Like people say alot around here, you need to try em out - put some rounds through before you can truly decide.
no it is not....
I go back to my revolver days, my brain said SW was the better choich but I always put more in 10 ring with a Colt. I just shoot better with some guns comparative equiped but I just shoot some better than others. Right now I shoot A ruger SR0c better than anything including my trusty 1911 that I have had and shot forever. Only thing I can attribute that to is feel!
It depends on what you mean by feel. To me feel mean it fits naturally in your hand, like and extension of your hand. With that definition, I don't think it is over rated.
I think feel is overrated to some extent. Both my S&W 3rd gens "feel" better and point more naturally than my Glock 30, but I shoot them all about the same. So while my 6906 fits my hand much better than the G30,it offers no advantage in accuracy or reliability due to that difference.

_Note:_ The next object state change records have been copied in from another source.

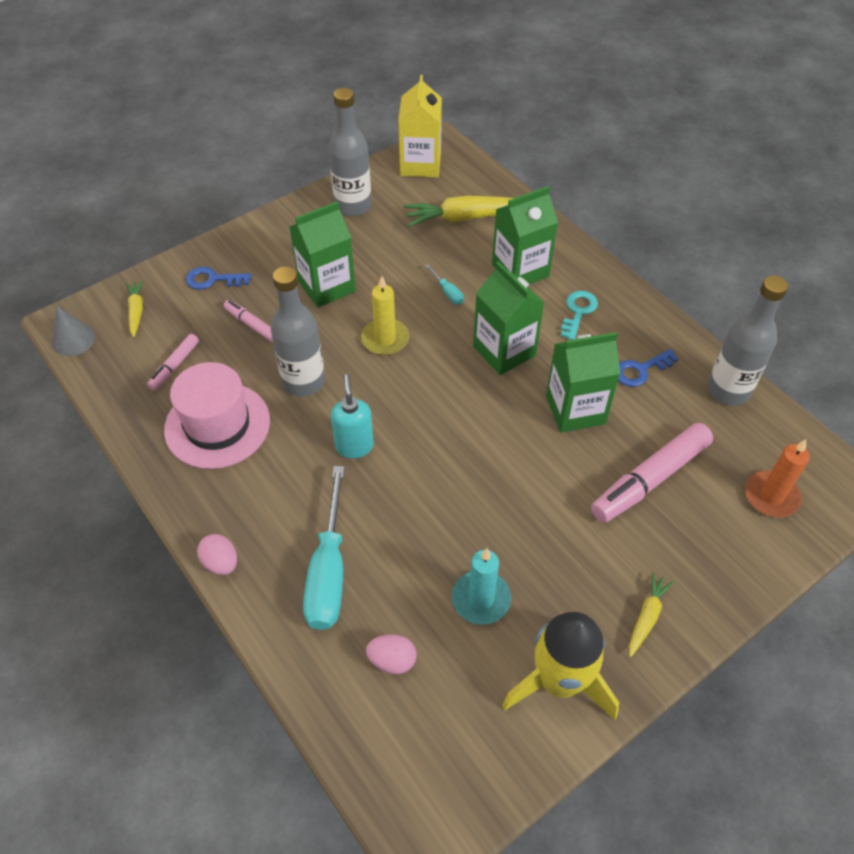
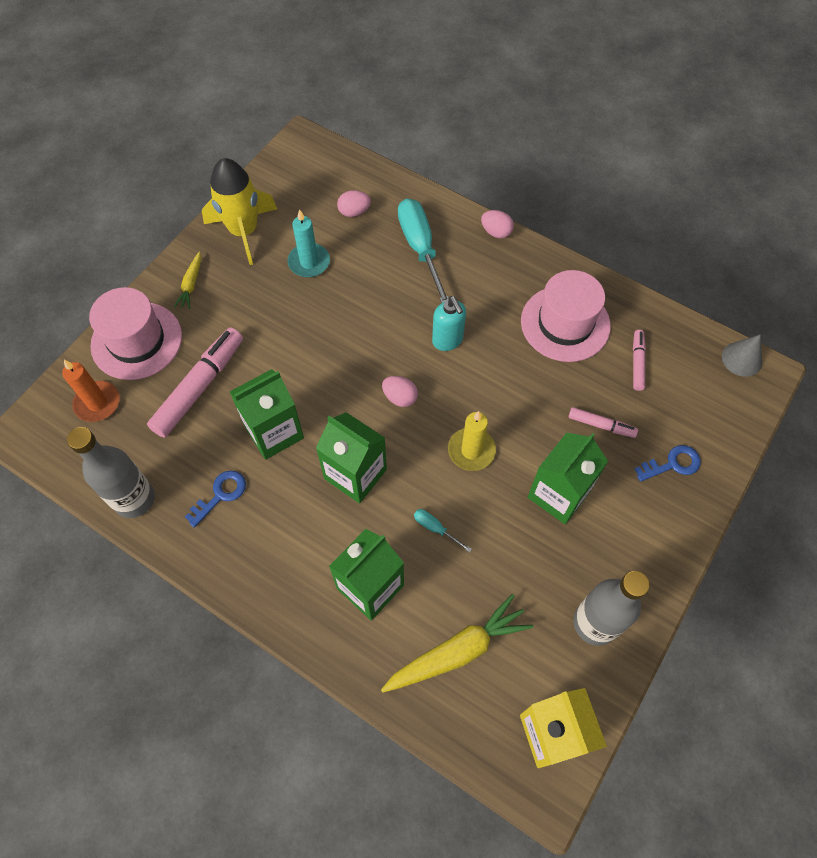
camera: 160 degrees right, 10 degrees up
yellow carrot [126,280,144,337] -> none
grey bottle [271,266,325,397] -> none
turquoise key [561,291,598,340] -> none
none -> pink hat [89,287,182,380]
none -> pink egg [382,376,418,407]

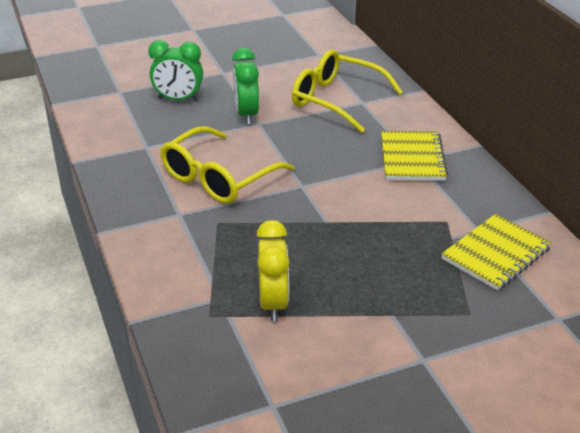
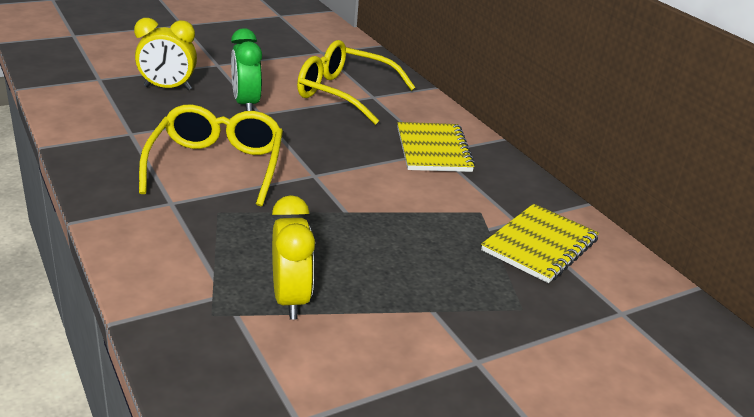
camera: 10 degrees left, 5 degrees down
green clock [148,40,203,101] -> yellow clock [134,18,197,90]
yellow glasses [160,126,295,204] -> yellow glasses turned 150 degrees clockwise [139,105,283,206]

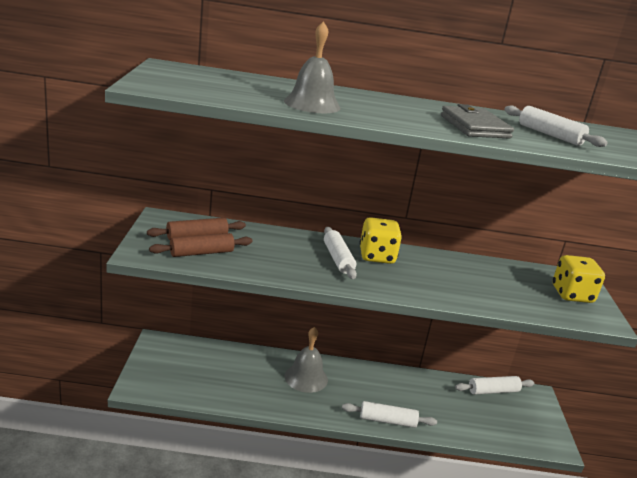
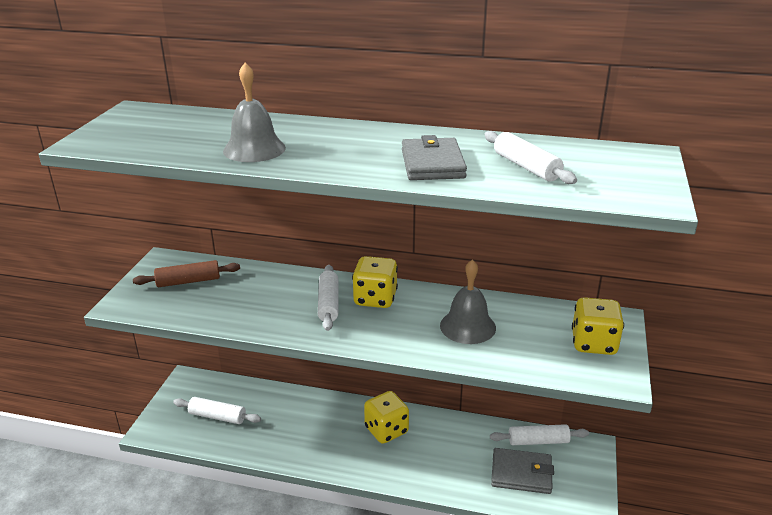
camera: 15 degrees right, 5 degrees up
brown rolling pin [149,233,252,257] -> none
grey bell [284,327,328,393] -> grey bell moved to [440,260,496,344]
white rolling pin [342,401,437,428] -> white rolling pin moved to [173,397,261,424]
none -> yellow dice [364,391,409,444]
none -> grey wallet [491,448,554,494]

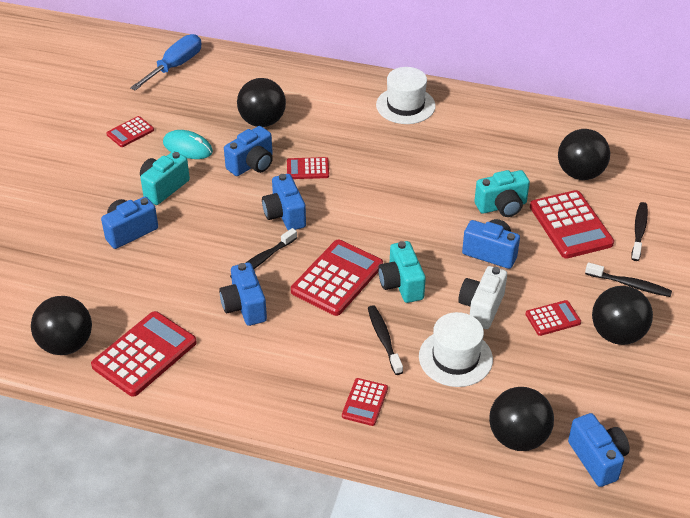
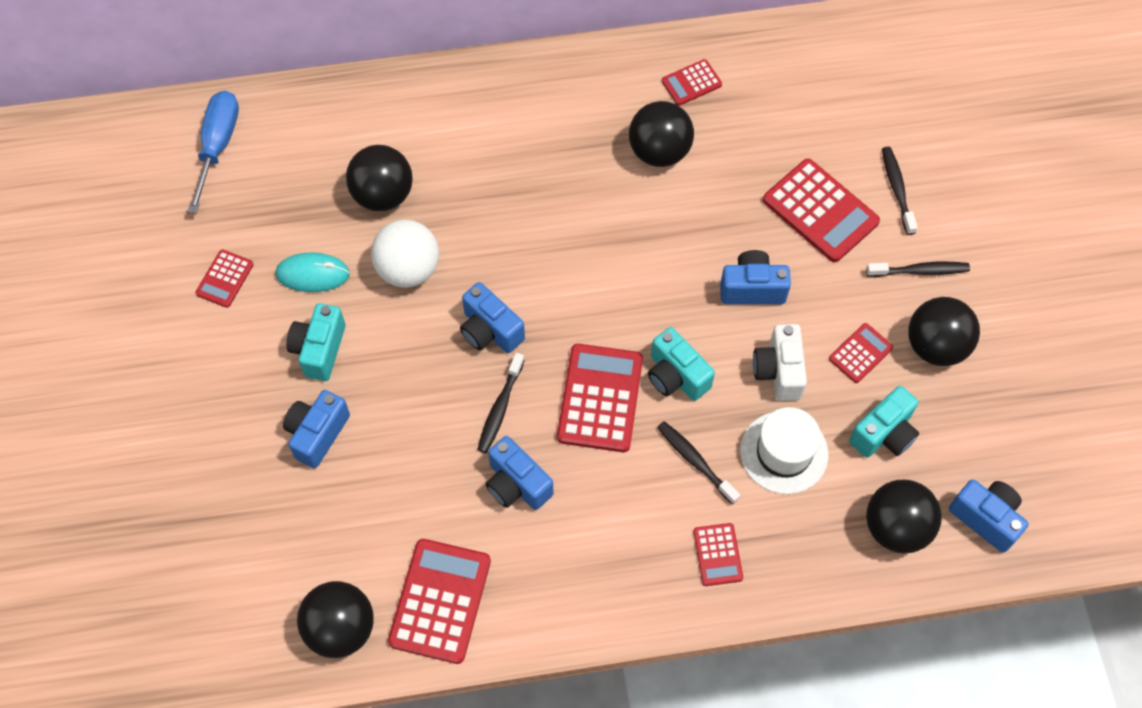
camera: 25 degrees left, 20 degrees up
blue camera [224,126,273,176] -> white ball [371,220,439,288]
red calculator [287,157,329,179] -> red calculator moved to [662,59,722,106]
white hat [376,67,436,124] -> none
turquoise camera [474,170,530,217] -> turquoise camera moved to [849,386,919,458]
black ball [558,129,610,180] -> black ball moved to [629,101,694,167]

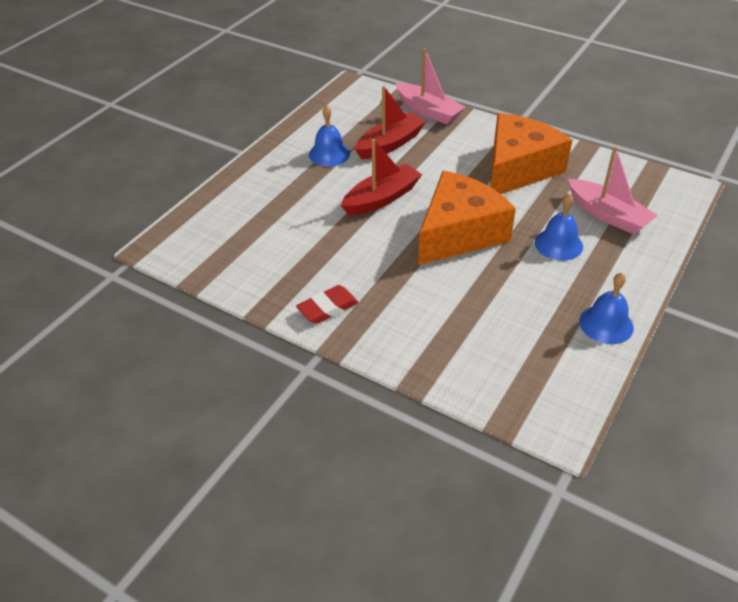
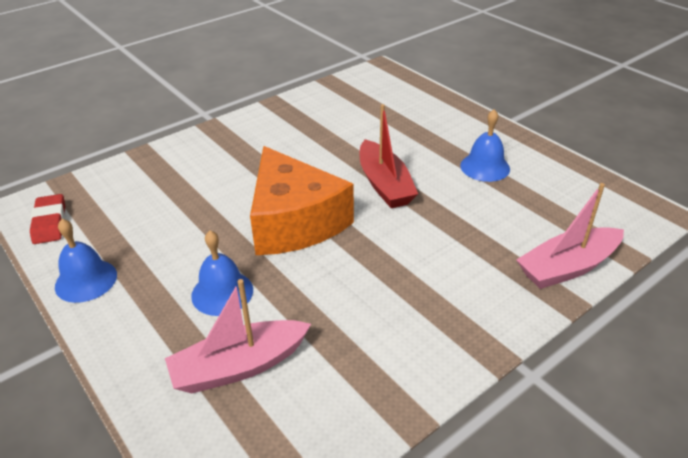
camera: 110 degrees right, 5 degrees down
red eraser [296,285,359,324] -> red eraser moved to [30,194,65,244]
red boat [355,86,426,159] -> none
orange cheese [490,113,572,194] -> none

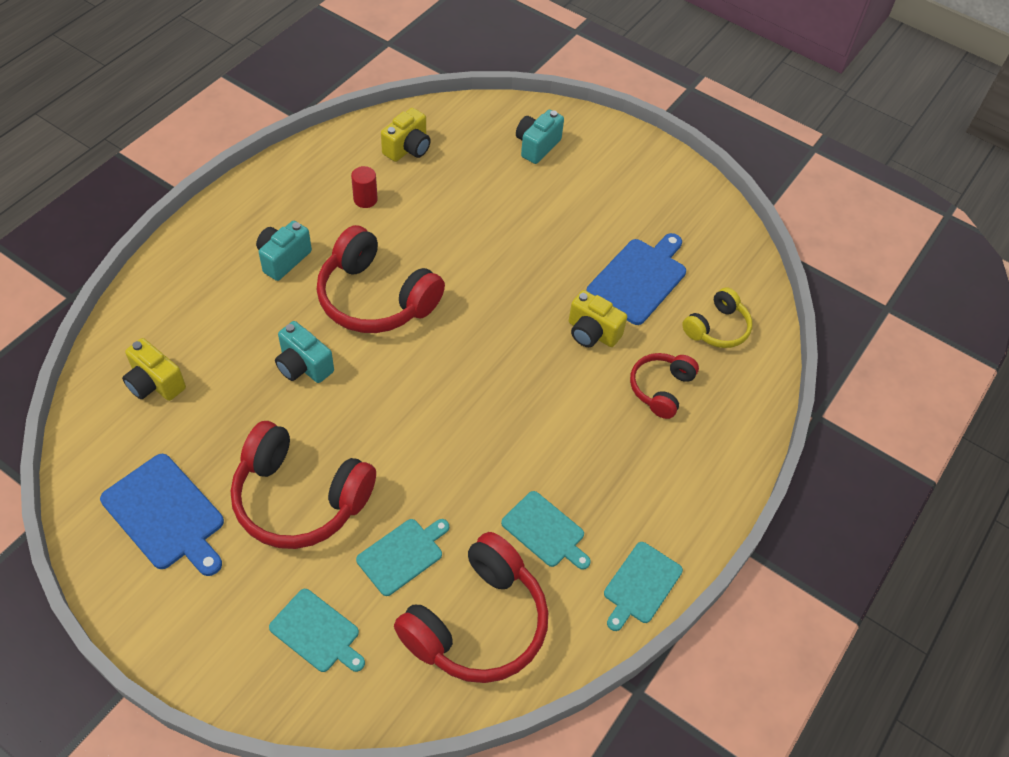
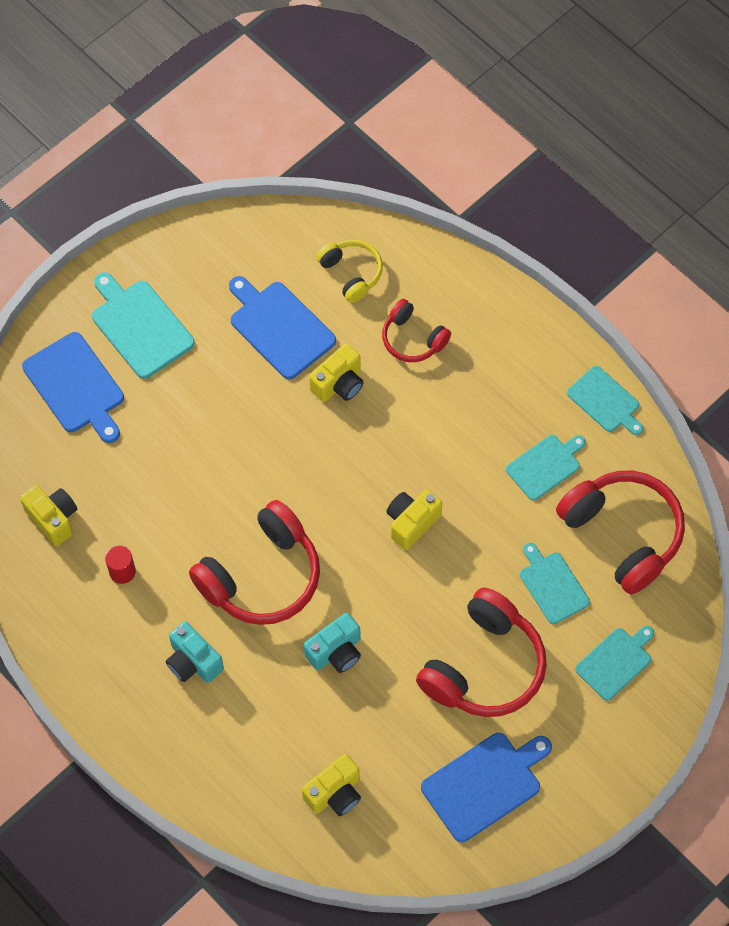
camera: 75 degrees left, 10 degrees up
turquoise camera [516,110,564,164] -> blue cutting board [22,332,124,443]
none -> turquoise cutting board [92,272,195,379]
none -> yellow camera [386,489,442,550]

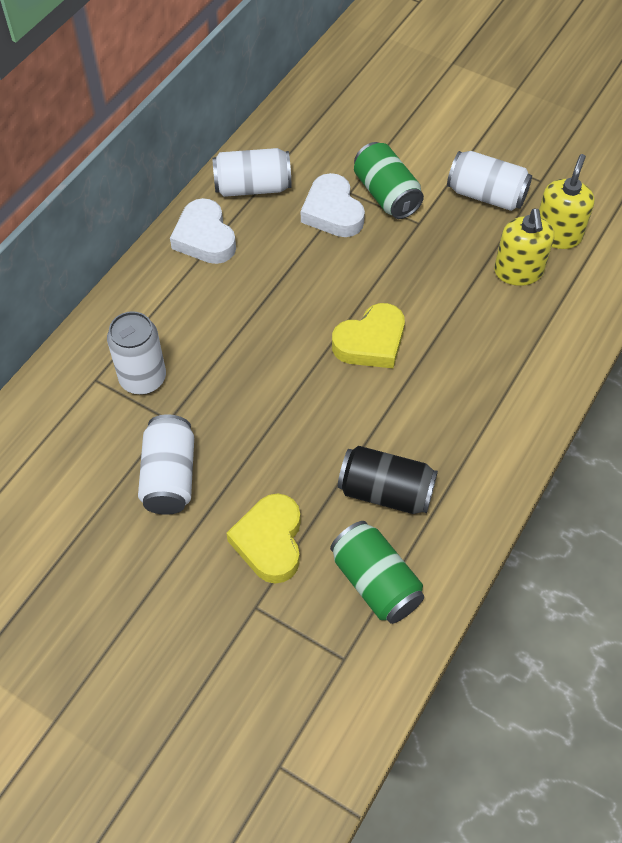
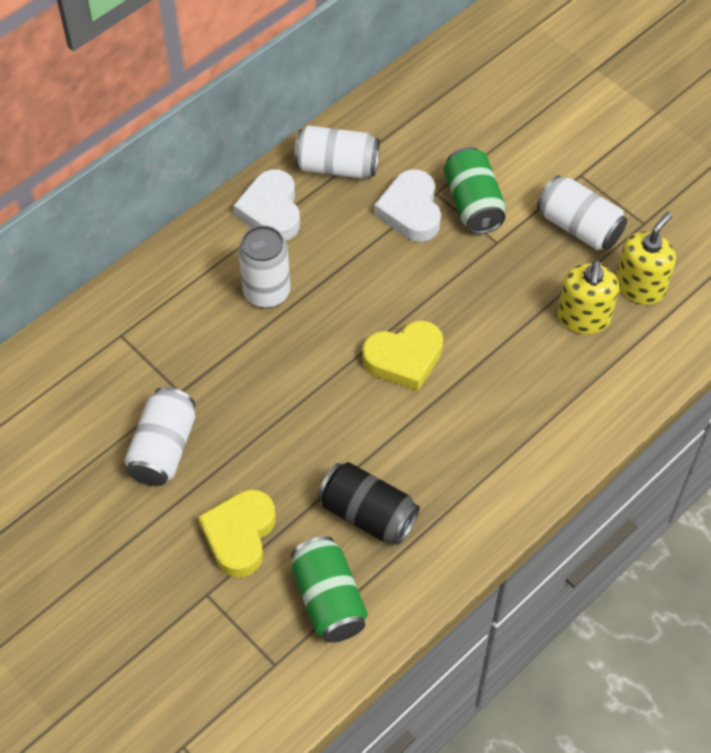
camera: 15 degrees right, 0 degrees up
white can [107,311,166,395] -> white can moved to [238,226,290,308]

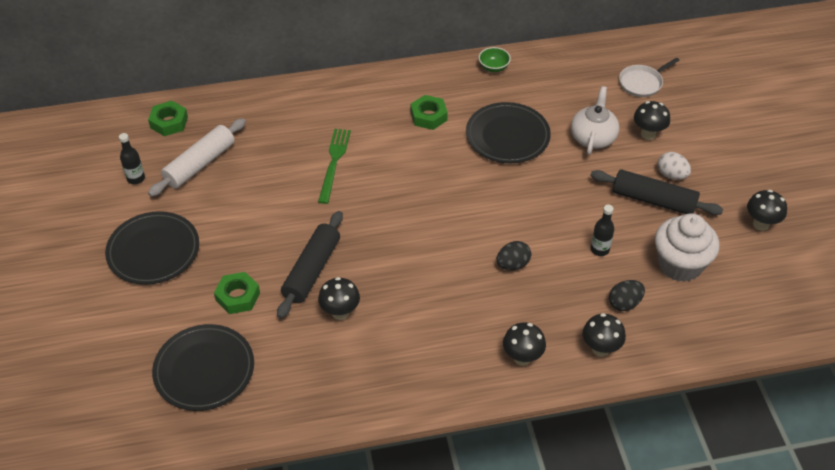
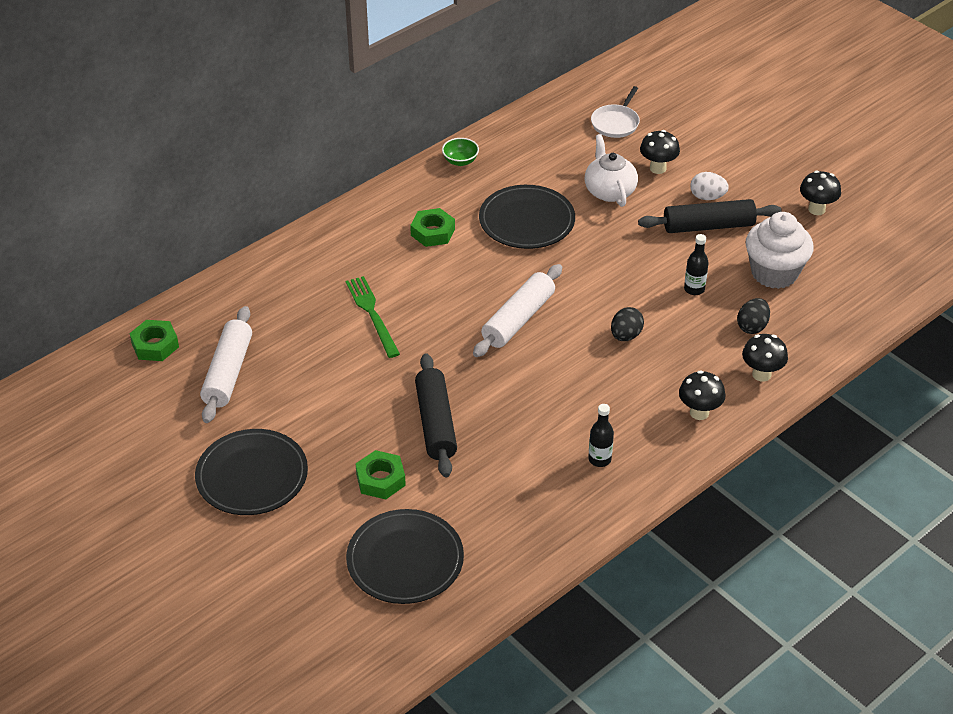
camera: 30 degrees left, 5 degrees down
black bottle [119,133,145,184] -> black bottle moved to [588,404,614,467]
black mushroom [318,277,360,320] -> none
none -> white rolling pin [473,264,562,357]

When I look for a gun I have already done my investigation before I go to the gun shops. I have a few I am going to look at. If I see something at the shop not on my list I go home and investigate some more.
Let's be honest, not all of us have 1,000 dollar to spend on a gun
I want to conceal and I only have so much room to hide a gun
HOW THE GUN FEELS
After the gun feels good in my hand. Grip, weight so forth
HOW THE GUN SHOOTS
Everything can be great but if I am not comfortable with the gun in my hand I am not going to get it
Everything can be perfect but if I don't like how it shoots I am not going to buy
So yes, feel combined with recoil and such are the most important things.
How a gun looks is pretty important to people. For me, lol how a gun looks is really secondary. I like how my gun looks but others think it is ugly, sr9c. Heck, I like how my can opener works but it isn't the best looking thing. To me, a gun is a tool like anything else.
Originally Posted by SHTFGearLLC
Feel isn't everything, or the only thing, but it is certainly a consideration for me. It is why I don't carry anything smaller than a compact.
Great comments, seems to be a fairly even split so far. (maybe more leaning to feel being important)
I'm not saying the feel of a gun is something that shouldn't be considered. I'm saying the advice I often hear given to new shooters would lead you to believe that "feel" is the primary criteria for choosing a new handgun. I'm simply saying, as most have said, that its just one single component of the entire equation.
Those of you saying its important have certainly made some great points. I was really excited when the LC9 was announced, but just couldn't get over how it felt in my hand so never gave it a second thought. In contrast, a CZ75 doesn't really fill a need for me, but I still want one because they feel so great in the hand. So I've also used that as an important item.